爷爷盯着他看了许久,沧桑的眼里满是担忧,最终叹息道:“那就不去了吧。”
之后不久爷爷去世,他就一个人静静地呆在屋子里,不再出门。
他白天画画,雕刻,或是做手工,偶尔什么都不想做的时候就躺在阳台上晒太阳,汲取温暖的能量。
然而晚上的时光却有些难熬,他睡不着,就整夜地在虚无的网络世界里游荡,或是反复看着萧钰演的电视剧、访谈,要不就是目光放空一坐就是一夜。
此刻,那少年正捧着爷爷的相片在发呆,慕织看得心头一痛,走近前轻抚他苍白的脸颊,却感觉手心里一片濡湿,他愣了愣,过了片刻才反应过来自己早已泪流满面。
慕织低泣着,虚虚环抱住呆呆的少年,颠三倒四地讲述着他在修真界的奇遇,讲他遇到的每个人,一桩桩,一幕幕,犹在眼前。
最后他看着爷爷的相片,轻声道:“爷爷,或许我真的等到了你说的那些人。”
又看了眼墙上萧钰的水彩肖像,缓缓道:“抱歉,我失约了。没能再见,但我现在也是更好的自己了,终于不怕有一日再与你相遇了。”
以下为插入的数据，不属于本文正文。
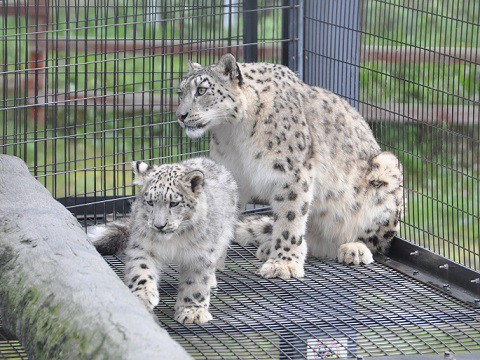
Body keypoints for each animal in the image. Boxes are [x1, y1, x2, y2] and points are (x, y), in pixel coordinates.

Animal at [88, 158, 238, 324]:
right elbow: (142, 270)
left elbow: (196, 282)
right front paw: (143, 296)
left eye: (174, 203)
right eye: (150, 202)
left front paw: (192, 311)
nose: (159, 225)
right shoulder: (143, 246)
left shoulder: (199, 254)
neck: (173, 241)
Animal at [174, 53, 404, 280]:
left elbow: (290, 219)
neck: (234, 134)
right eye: (180, 92)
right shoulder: (233, 175)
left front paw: (282, 264)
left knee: (377, 242)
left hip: (387, 169)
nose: (180, 116)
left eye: (201, 90)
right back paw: (269, 246)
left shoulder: (291, 173)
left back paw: (354, 248)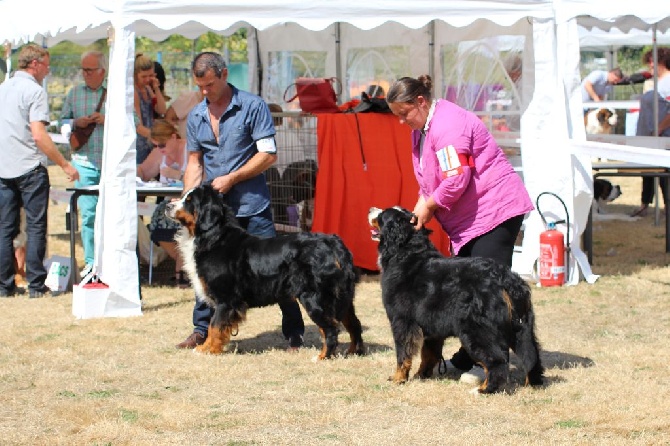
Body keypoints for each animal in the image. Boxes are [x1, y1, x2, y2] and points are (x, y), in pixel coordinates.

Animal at [168, 186, 368, 358]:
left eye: (189, 201)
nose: (168, 205)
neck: (213, 237)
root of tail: (333, 243)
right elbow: (215, 327)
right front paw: (207, 347)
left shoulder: (225, 299)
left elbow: (214, 326)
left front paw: (206, 350)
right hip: (344, 299)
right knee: (354, 325)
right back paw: (353, 352)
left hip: (314, 297)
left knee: (330, 329)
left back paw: (322, 357)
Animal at [368, 206, 544, 394]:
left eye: (381, 216)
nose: (371, 209)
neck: (405, 253)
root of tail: (506, 279)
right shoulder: (431, 325)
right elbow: (428, 354)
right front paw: (421, 375)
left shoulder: (402, 321)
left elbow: (403, 354)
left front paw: (398, 378)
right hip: (521, 328)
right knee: (531, 356)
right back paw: (531, 384)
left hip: (476, 330)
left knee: (497, 360)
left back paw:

慕织缓缓闭上眼睛,终于感觉到脸颊上被一只手捏的触感,有点疼。他猛然挣开眼睛,就见二师兄将将收回的手。
见他醒了,二师兄没出声,面无表情地看着他。
慕织也没说话,定定望着他,刚被泪水浸润过的瞳眸更加清透,清晰地倒映着他的身影。
二师兄依旧面无表情,深邃的眸底几道波光隐隐流转,他紧绷着声线道:“我不是萧钰。”
“嗯?”慕织眨了眨眼,回想起他们的初次见面,他粲然一笑,一字一顿地道:“我知道。”
是的,一直都知道。
作者有话要说:啊,这章写得我纠结万分,让大家久等了~不知写得怎样,但还是觉得要细细地描绘出慕织的情感世界,这样人物刻画才更完整。